Exercise goal:
Answer these questions from the news report on attacks on diplomats in Venezuela:
(a) Where and when was the Costa Rican attaché found?
(b) What did some of Chavez's supporters suggest the kidnappings could be?
(c) In an "express kidnapping," what happens to targets after they are dragged off city streets or from their cars?

Source passage:
....
Attacks on diplomats highlight Venezuela crime woes

CARACAS (Reuters) – Found wandering injured in a small town before dawn, the Costa Rican attaché was the latest victim of kidnappers who have seized several diplomats and underscored the scale of Venezuela‘s crime problem.

As President Hugo Chavez seeks re-election in October, the debate about who is blame for the unusual wave of attacks – at least four foreign envoys have been abducted in Caracas in less than sixth months – has quickly escalated to serious allegations.

As tempers flared around the emotive tenth anniversary on Wednesday of a brief coup against Chavez, some of his supporters even suggested the kidnappings could be an opposition plot to discredit the government and his “21st Century Socialism.”

But for most Venezuelans, they highlight the stark security situation in a nation with one of the highest crime rates in the world, where armed robberies, abductions and murder are common.

So-called “express kidnappings,” where targets are dragged off city streets or from their cars and taken to cash machines, or held for a few hours until a ransom is paid, happen often.

“The media focuses on high profile cases such as the diplomats, but kidnapping is so prevalent in Venezuela that it is difficult to say much about the victims except they give off a perception of wealth,” said one international security expert who works on kidnapping and extortion cases in the region.
....
Provided material:
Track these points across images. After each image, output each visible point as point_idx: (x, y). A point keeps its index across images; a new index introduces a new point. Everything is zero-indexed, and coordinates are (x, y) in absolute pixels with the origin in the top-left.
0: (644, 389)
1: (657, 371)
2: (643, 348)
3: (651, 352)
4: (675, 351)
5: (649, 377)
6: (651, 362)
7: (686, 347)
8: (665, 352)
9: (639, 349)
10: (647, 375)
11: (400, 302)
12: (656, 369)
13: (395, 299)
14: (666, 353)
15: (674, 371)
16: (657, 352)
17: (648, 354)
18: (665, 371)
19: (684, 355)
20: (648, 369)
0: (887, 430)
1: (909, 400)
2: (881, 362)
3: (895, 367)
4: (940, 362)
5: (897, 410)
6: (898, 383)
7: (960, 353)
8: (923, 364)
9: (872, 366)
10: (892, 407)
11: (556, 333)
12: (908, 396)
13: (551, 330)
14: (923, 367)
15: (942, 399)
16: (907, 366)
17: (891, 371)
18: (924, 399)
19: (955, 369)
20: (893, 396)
....
Answer to the exercise:
(a) Wandering injured in a small town before dawn.
(b) An opposition plot to discredit the government and his "21st Century Socialism."
(c) They are taken to cash machines, or held for a few hours until a ransom is paid.